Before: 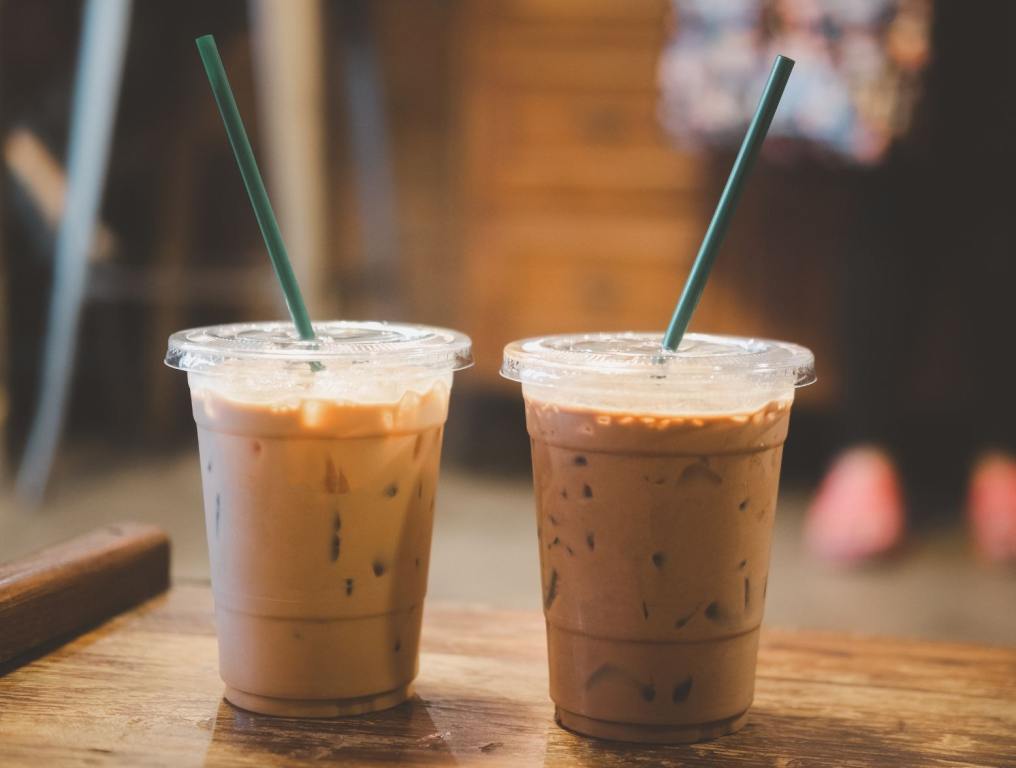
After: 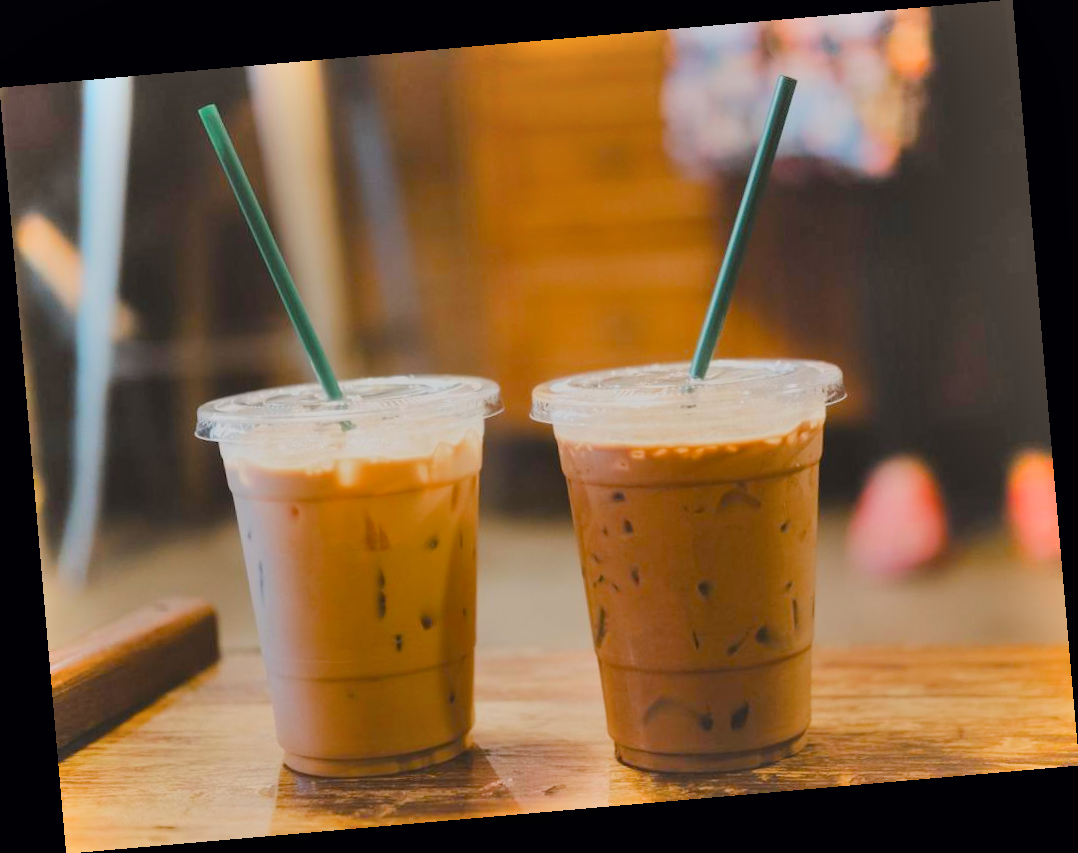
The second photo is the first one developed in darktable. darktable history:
filmic rgb: black relative exposure -7.65 EV, white relative exposure 4.56 EV, hardness 3.61, color science v6 (2022)
shadows and highlights: shadows 60, soften with gaussian
rotate and perspective: rotation -4.98°, automatic cropping off
color balance rgb: perceptual saturation grading › global saturation 35%, perceptual saturation grading › highlights -30%, perceptual saturation grading › shadows 35%, perceptual brilliance grading › global brilliance 3%, perceptual brilliance grading › highlights -3%, perceptual brilliance grading › shadows 3%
* * *
What the task requires ::
Write out all of the lines above word for word, leaving out the pictures.

Correct answer ::
Before: 
After: 
The second photo is the first one developed in darktable. darktable history:
filmic rgb: black relative exposure -7.65 EV, white relative exposure 4.56 EV, hardness 3.61, color science v6 (2022)
shadows and highlights: shadows 60, soften with gaussian
rotate and perspective: rotation -4.98°, automatic cropping off
color balance rgb: perceptual saturation grading › global saturation 35%, perceptual saturation grading › highlights -30%, perceptual saturation grading › shadows 35%, perceptual brilliance grading › global brilliance 3%, perceptual brilliance grading › highlights -3%, perceptual brilliance grading › shadows 3%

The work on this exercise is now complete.